I had been especially excited to go to Aveda, because I love Aveda shampoo and I'd heard that Cindy Crawford had gotten married at the spa. The driver who picked me up at the Minneapolis airport told me that his favorite job was driving people from Aveda back to the airport because they always smelled so good. The people working at the spa were all glowy and whifty, and in fact they did smell very good. I had brought some work with me, so when I checked in I asked if there was a fax machine I could use. The young woman who was showing me around looked at me with genuine compassion. When she to Id me about the television- and radio- and telephone- and newspaperlessness, I thought I might commit suicide.
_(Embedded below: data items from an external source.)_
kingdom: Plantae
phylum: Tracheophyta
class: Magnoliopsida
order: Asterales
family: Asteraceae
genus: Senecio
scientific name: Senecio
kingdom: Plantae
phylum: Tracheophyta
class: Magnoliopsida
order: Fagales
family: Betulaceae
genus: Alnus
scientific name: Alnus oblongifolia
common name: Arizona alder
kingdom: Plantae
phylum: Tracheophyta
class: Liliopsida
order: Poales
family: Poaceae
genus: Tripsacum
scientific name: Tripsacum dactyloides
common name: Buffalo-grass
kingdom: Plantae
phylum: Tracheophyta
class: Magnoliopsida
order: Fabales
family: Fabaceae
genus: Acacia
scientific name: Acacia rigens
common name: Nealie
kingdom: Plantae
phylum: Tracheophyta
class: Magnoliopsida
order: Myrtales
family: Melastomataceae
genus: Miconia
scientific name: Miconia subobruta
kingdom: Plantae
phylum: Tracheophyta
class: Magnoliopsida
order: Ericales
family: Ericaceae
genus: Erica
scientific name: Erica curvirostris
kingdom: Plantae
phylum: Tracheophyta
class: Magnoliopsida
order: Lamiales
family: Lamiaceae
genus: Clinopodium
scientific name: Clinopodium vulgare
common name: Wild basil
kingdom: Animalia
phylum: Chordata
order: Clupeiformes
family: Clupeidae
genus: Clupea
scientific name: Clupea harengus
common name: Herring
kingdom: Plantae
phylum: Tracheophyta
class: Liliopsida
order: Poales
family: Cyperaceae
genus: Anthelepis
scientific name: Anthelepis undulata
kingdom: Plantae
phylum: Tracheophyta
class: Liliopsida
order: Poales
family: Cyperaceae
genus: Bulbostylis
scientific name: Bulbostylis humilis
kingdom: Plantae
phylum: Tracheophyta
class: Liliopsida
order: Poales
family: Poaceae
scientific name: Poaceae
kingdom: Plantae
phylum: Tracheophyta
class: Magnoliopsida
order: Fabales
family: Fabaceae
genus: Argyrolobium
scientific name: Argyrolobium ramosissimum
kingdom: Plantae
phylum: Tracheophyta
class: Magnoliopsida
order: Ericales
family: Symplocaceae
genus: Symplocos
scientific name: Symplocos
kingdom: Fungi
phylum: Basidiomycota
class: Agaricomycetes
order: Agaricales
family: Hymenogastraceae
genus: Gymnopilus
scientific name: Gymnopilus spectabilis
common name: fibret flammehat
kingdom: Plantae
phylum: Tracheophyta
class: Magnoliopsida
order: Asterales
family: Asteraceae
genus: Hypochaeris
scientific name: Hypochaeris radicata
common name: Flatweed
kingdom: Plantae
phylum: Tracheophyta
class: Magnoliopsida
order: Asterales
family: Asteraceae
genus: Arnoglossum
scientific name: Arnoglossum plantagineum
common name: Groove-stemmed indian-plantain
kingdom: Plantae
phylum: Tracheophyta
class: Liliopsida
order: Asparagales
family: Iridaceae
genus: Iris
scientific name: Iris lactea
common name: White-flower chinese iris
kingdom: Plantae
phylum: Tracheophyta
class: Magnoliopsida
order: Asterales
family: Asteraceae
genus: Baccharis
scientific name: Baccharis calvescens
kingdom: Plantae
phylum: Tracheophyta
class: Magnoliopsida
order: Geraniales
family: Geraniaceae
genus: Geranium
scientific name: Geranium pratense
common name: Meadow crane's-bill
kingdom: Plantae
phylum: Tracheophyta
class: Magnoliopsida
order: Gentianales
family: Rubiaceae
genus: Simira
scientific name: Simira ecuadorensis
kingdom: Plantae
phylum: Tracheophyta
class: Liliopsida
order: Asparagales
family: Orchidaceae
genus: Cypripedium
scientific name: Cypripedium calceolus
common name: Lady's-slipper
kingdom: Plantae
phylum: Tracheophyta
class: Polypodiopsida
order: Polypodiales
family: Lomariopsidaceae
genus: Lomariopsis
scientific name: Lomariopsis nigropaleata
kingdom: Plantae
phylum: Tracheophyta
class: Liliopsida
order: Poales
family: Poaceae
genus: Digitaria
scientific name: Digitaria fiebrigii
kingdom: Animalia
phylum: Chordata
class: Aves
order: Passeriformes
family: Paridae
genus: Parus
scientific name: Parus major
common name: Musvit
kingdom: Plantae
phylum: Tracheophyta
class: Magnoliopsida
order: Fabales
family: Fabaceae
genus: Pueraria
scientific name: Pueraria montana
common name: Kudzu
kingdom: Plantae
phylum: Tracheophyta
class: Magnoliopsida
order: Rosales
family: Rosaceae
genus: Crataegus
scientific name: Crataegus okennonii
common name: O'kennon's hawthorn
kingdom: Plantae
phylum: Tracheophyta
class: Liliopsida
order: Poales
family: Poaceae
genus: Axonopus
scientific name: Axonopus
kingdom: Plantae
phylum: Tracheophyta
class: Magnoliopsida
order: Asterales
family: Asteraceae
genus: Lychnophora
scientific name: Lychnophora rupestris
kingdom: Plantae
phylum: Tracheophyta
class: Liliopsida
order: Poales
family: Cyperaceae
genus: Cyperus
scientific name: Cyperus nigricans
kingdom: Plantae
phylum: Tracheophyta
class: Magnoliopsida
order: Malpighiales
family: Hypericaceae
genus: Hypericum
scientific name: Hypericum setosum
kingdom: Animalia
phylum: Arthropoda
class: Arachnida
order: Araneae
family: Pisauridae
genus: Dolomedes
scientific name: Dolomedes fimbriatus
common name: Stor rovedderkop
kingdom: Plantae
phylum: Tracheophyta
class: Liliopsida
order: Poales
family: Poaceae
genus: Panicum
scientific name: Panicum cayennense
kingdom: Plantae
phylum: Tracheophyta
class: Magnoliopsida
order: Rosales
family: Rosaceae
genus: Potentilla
The next day I had a full schedule of spa treatments, but I sneaked out during lunch and walked to the little town of Osceola, nearby. The spa is plush and beautiful. The town is charming and a little tumbledown. I walked down a street of square-shouldered wood-frame houses, some with checkerboard gardens that were idled by winter, one with a big old car in the front yard that had painted on it El Cado from hell. In town I wandered into a bookstore and asked the storekeeper if she had out-of-town newspapers. "Where are you coming from, dear?" she asked. "I mean, right now. Where are you staying?" I told her I was at the spa, and she smiled indulgently, as if I had said I was on leave from an insane asylum. I bought a book of photographs of old John Deere tractors, and then she offered me some cookies and a ride back to the spa. For the rest of the week at Aveda I still slept with my Walkman, but I also started to enjoy the surreal feeling of having departed the world. The rhythm was narcotic-long breakfast, long massage, a linger in front of the fire, a whirlpool, a steam bath, dinner, and bed. It was jarring to finally go home.